_Excerpted passage_
It had been widely said that the British general election on December 12th was going to be an unpredictable and tight race. The final result wasn’t tight at all, with Boris Johnson’s Conservative Party winning a big lead.
They took most of their new seats from the Labour Party, cutting into the traditional Labour voter base in the former industrial and coal-mining heartlands of northern England and Wales.
Both the Conservative Party and Labour Party lost seats in Scotland to the Scottish National Party (SNP), which now holds 48 seats and has extended its coverage to most of Scotland.
We can expect to hear the SNP’s Ms. Nicola Sturgeon stepping up her demands for a second independence referendum in Scotland (the last one was in 2014).
Strengthened by his new majority, Mr. Boris Johnson will certainly refuse in the short-term, although he might possibly allow one after the Scottish Parliament elections in 2021, if he’s not obliged to concede before then. That’s a battle that will play out over the coming months.
In Northern Ireland, the Democratic Unionist Party (DUP) lost a couple of seats to the Social Democratic and Labour Party (SDLP), meaning that there is now a slight majority of Northern Irish Members of Parliament (MPs) supporting both/either union with Eire and/or membership of the European Union. The DUP has 8 seats, while Sinn Fein (the Irish republican movement) and the SDLP have 9 seats between them – 7 for the former and 2 for the latter.

_Records for this exercise_
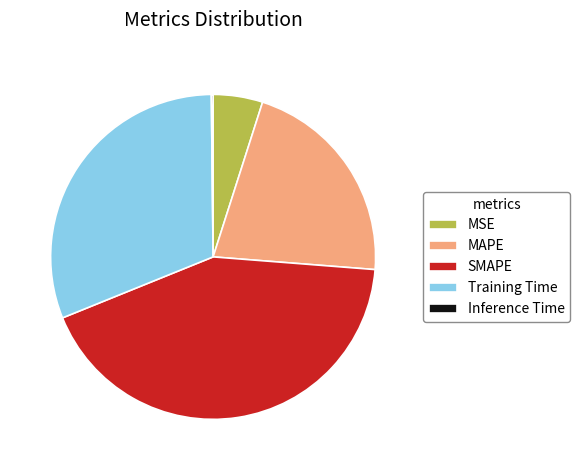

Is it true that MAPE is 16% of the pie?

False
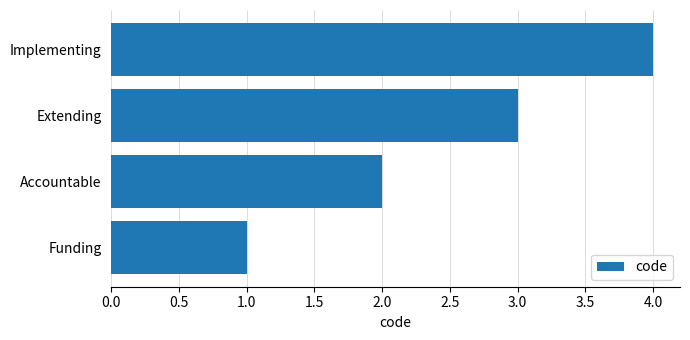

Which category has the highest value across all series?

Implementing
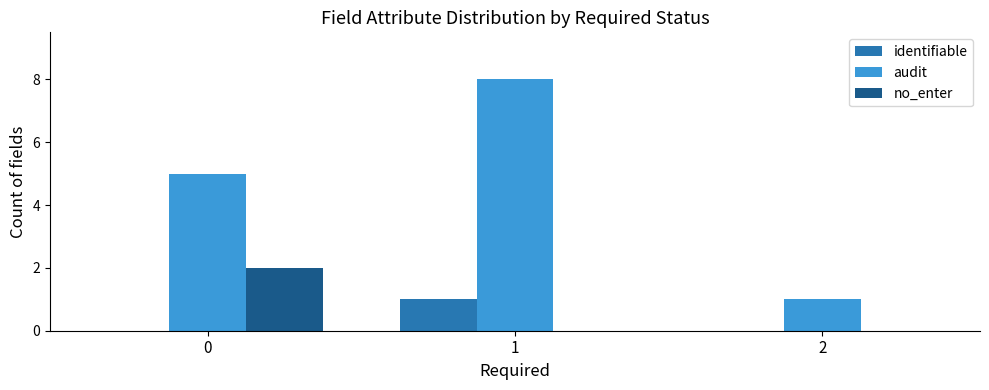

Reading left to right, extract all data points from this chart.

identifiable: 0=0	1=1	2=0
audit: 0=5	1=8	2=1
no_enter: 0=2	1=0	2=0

--

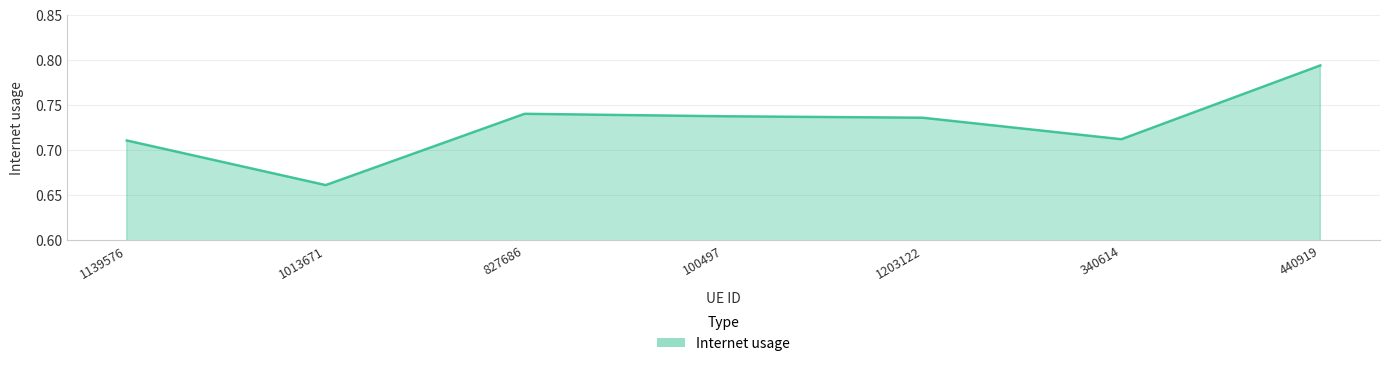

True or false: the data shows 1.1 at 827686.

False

_Tasks to perform_
A) According to the election text, how many seats does the Scottish National Party now hold?
B) Could you copy the part of the records that opens with the line containing "Is it true that MAPE is 16% of the pie?" and closes with the line containing "Reading left to", including both of those lines, and omit the pictures?

_Solution list_
A) 48 seats

B)
Is it true that MAPE is 16% of the pie?

False

Which category has the highest value across all series?

Implementing

Reading left to right, extract all data points from this chart.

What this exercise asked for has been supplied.